Populations of two native endangered species endemic to Maui have been reduced by over half spanning the past two to three decades, according to an interagency report.
The kiwikiu or Maui parrotbill and the ‘ākohekohe or crested honeycreeper are only found in the East Maui areas surveyed. The report says fewer than 312 kiwikiu and 2,411‘ākohekohe remain in the wild.
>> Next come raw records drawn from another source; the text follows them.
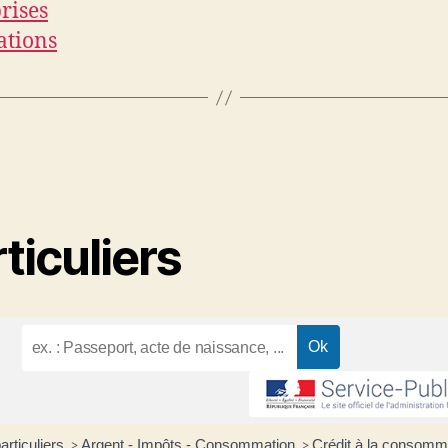
rises
ations
ticuliers
articuliers
Argent - Impôts - Consommation
Crédit à la consomm
>
>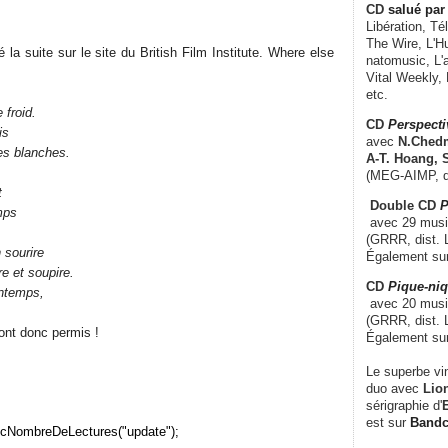
CD
salué par 
Libération, Té
The Wire, L'H
é la suite sur le site du British Film Institute. Where else
natomusic, L'a
Vital Weekly,
etc.
 froid.
CD
Perspecti
is
avec
N.Chedm
s blanches.
A-T. Hoang, 
(MEG-AIMP, d
t
Double CD
P
mps
avec 29 music
.
(GRRR, dist. L
 sourire
Également su
 et soupire.
CD
Pique-niq
intemps,
avec 20 musi
(GRRR, dist. 
sont donc permis !
Également su
Le superbe vi
duo avec
Lion
sérigraphie d'
E
est sur
Band
cNombreDeLectures("update");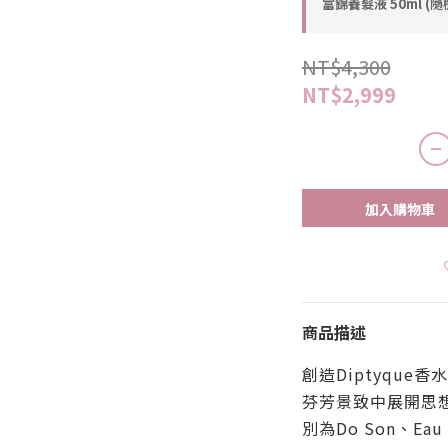
富錦養髮液 50ml (隨
NT$4,300
NT$2,999
加入購物車
商品描述
創造Diptyque
芬芳景致中展開思
別為Do Son、Eau d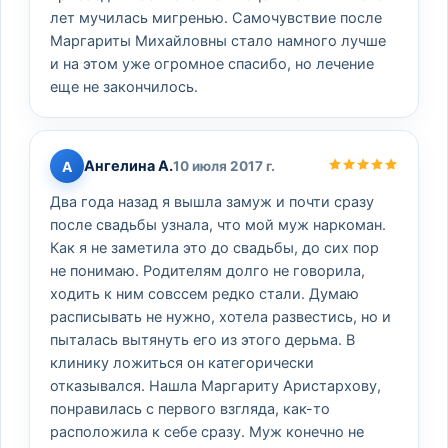
лет мучилась мигренью. Самочувствие после
Маргариты Михайловны стало намного лучше
и на этом уже огромное спасибо, но лечение
еще не закончилось.
Ангелина А.
А
10 июля 2017 г.
Два года назад я вышла замуж и почти сразу
после свадьбы узнала, что мой муж наркоман.
Как я не заметила это до свадьбы, до сих пор
не понимаю. Родителям долго не говорила,
ходить к ним совссем редко стали. Думаю
расписывать не нужно, хотела развестись, но и
пыталась вытянуть его из этого дерьма. В
клинику ложиться он категорически
отказывался. Нашла Маргариту Аристархову,
понравилась с первого взгляда, как-то
расположила к себе сразу. Муж конечно не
“The most recent Maui endemic forest bird to go extinct was the po‘ouli (black-faced honeycreeper, Melamprosops phaeosoma) in 2004, and based on the findings from this survey, we are worried the kiwikiu is next,” USGS Wildlife Research Specialist Seth Judge said in a news release.
Researchers cited disease, predators and deteriorating habitat as factors for the birds' decline. The most serious long-term threat is the avian malaria, which is spreading up forest elevations because of climate change. Over time, it could lead to the extinction of most of Hawaii's native songbirds, the report warns.
Hanna Mounce of the Maui Forest Bird Recovery Project (MFBRP), said it is urgent that recovery efforts move ahead for the sake of the threatened species. "If we wait for much longer, we will not have these species left to save,” Mounce said.
The report covers bird population estimates in Haleakalā National Park and reserves managed by the state Department of Forestry and Wildlife.
Park Superintendent Natalie Gates said controlling avian malaria and non-native predators and restoring the birds' habitat are all needed.
"Currently we are exploring projects to control avian malaria in hopes of giving these unique and spectacular species a better chance of survival,” she said.